By Kaylan Kha
Editor in Chief
The Ninth Circuit Court of Appeals ruled that employers are not allowed to pay women less than men based on their previous salaries on April 9. The case, called Rizo v. County Office of Education, was awarded in favor of the plaintiff, Fresno County Office of Education math consultant Aileen Rizo.
The 11-judge panel made their decision on the basis that prior salary should not be a factor in determining one’s current salary as a violation of the Equal Pay Act.
As part of President John F. Kennedy’s New Frontier Program, the Equal Pay Act was enacted in 1963. The law prevented employers from discriminating between men and women through wage disparity and required women to be paid the same amount as men for “equal work on jobs the performance of which requires equal skill, effort, and responsibility.”
Rizo filed a lawsuit against Superintendent Jim Yovino in 2012 after discovering that her male co-workers, who had less seniority than her, were making a significant amount more than she was.
Her case was first heard in 2017, when a three-judge panel ruled in favor of the County, withholding the 1982 ruling that allowed prior wages to be considered “a factor other than sex.”
States like California, Massachusetts, and Oregon have already passed laws banning the use of salary history as a way of determining current pay.
With this new ruling, USC law professor Lisa Klerman told KPCC, “It will be very difficult for the employer now to be able to say that prior salary history was a justifiable basis for a gender wage gap.”
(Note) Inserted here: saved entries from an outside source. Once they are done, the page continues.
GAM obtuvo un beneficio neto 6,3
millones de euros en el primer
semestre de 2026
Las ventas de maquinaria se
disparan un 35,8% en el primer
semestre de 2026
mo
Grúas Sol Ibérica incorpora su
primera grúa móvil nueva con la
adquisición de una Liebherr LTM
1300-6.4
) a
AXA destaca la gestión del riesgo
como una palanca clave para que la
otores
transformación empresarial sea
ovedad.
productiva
Despite efforts to close the wage gap between men and women through banning discriminatory factors, it still exists. This ruling that prevents salary history from being used as a discriminatory factor has placed the United States one step closer to abolishing the wage gap.
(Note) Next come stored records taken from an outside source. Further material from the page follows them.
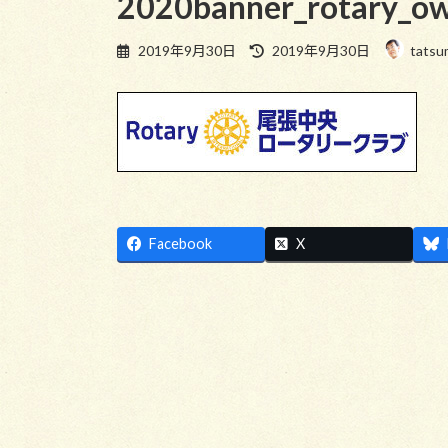
2020banner_rotary_ow
最
2019年9月30日
2019年9月30日
tatsu
終
更
新
日
時
:
Facebook
X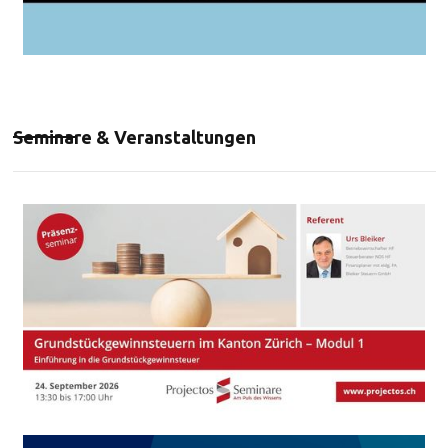
Seminare & Veranstaltungen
A study conducted by the Pew Research Center showed that women, on average, earned 82 percent of what men earned in 2017. An extra 47 days of work would be required to close that wage disparity.
In 2016, women were paid 80 percent less than men, according to the Institute for Women’s Policy and Research (IWPR). The IWPR also reported that the wage gap is wider for women of color, with African American women earning 63 percent and Latina women earning 54 percent of what men earn.